In a prior blog post, the presence of dominant alleles in my genome gave me pause when trying to interpret the data from sequencing my DNA. Dominant alleles can be the cause disease when only one pathogenic variation occurs in only one gene copy of the chromosome pair. Contrast this to a recessive allele where you must get a defect in both chromosome copies of the gene to cause disease. In the recessive condition, if you only have one defective copy, you can expect to remain healthy, but you are a carrier of a disease allele. With the lack of immediate consequence to being a carrier status, many more individuals should be walking around with variations that are recessive towards disease. In fact, the CFTR gene variation (p.Arg117His) for Cystic Fibrosis that was highlighted in my Veritas Genomic sequencing report is quite common. It occurs globally at 1 per 2,500 persons, and that increases close to 1 per 1,000 for northern europeans, which is a dominant portion of my ancestral genomic composition. In contrast, the CACNA1S variant (p.Arg419His) that most concerns me in my genome, has a prevalence of 1 in 25,000. That is low enough to be considered a rare disease in Europe, but probably still too high for disease manifestation rates.
Rare domination in CACNA1S needs to be rare enough to cause Hypokalemic Periodic Paralysis
Dominant disease causality with the Arg419His variation in CACNA1S is unlikely because it is too frequent for the 1 per 100,000 population frequency for the disease of Hypokalemic Periodic Paralysis. Yet there are two variations known to be causative in CACNA1S, Arg528His and Arg1239His. Arg528His occurs at close to 1 per 100,000, while Arg1239His has yet to be detected in healthy populations. Clearly the Arg11239His is low enough population frequency to be causative for Hypokalemic Periodic Paralysis. Yet for my Arg419His, the frequency is too high for it to be causative. A variant effect that is autosomal dominant is extremely unlikely for my lone Arg419His allele.

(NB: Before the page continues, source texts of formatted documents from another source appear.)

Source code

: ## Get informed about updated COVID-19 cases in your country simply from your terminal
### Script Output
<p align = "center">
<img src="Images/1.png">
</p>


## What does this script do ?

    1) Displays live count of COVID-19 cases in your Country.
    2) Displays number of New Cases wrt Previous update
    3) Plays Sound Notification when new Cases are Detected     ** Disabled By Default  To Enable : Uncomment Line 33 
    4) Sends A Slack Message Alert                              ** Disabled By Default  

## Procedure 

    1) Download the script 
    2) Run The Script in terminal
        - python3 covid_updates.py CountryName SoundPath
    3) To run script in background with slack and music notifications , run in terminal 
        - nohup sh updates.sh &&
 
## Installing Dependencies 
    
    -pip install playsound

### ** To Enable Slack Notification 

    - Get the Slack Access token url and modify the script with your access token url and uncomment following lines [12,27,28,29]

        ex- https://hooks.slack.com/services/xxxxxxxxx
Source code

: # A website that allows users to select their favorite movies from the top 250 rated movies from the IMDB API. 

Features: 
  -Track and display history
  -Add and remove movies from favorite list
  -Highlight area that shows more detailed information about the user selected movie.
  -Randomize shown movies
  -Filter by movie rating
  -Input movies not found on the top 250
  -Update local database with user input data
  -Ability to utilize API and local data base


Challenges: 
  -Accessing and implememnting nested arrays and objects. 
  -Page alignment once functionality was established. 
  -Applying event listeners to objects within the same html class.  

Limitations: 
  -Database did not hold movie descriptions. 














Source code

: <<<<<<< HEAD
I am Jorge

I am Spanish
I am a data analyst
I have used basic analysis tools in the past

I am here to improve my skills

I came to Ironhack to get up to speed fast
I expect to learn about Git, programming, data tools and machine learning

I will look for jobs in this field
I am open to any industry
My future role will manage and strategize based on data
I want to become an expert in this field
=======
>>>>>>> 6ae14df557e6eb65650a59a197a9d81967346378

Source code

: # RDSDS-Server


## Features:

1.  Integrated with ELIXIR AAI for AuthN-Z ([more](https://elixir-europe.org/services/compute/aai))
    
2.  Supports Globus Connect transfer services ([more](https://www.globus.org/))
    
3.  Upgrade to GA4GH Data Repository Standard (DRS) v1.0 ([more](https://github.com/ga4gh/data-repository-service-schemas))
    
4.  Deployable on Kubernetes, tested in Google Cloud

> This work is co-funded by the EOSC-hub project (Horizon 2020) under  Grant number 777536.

If dominant alleles need to be rare in the population, how frequent is dominant status for variants of a disease?
The frequency of autosomal dominance for any given disease gene appears to be quite high. It is estimated that there are about 7,000 Rare Diseases. If we assume the On-line Mendelian Inheritance in Man (OMIM) already represents most of these genes, then rare disease variants will map to the 4346 gene entries in OMIM with published allelic variations. Next, I listed these variations in blocks of 100 to reveals the number of genes for which they are known to exclusively Autosomal Dominant (AD) or Autosomal Recessive (AR), or some kind of hybrid.
When one runs down the inheritance pattern and tabulates them per gene, the first 100 variants have about twice as many genes in the AR category when compared to the AD category.
Running through another 400 variants in the 100 variant blocks shows the trend continues – Dominance of a genetic conditions occurs for about 1/3rd of the disease genome.
Axiom for the individual : “I am not very dominating, but there are lots out there who are”
So at the individual basis, it appears the autosomal dominant status of pathogenic or likely pathogenic variants in your genome is very rare. Yet, at a population level, a large proportion of rare disease is caused by autosomal dominant variation. Rare disease calculate to occur at about 1 per 15 persons. So, for about 1 in 50 (150 million persons), their disease casing variation is likely to be autosomal dominant.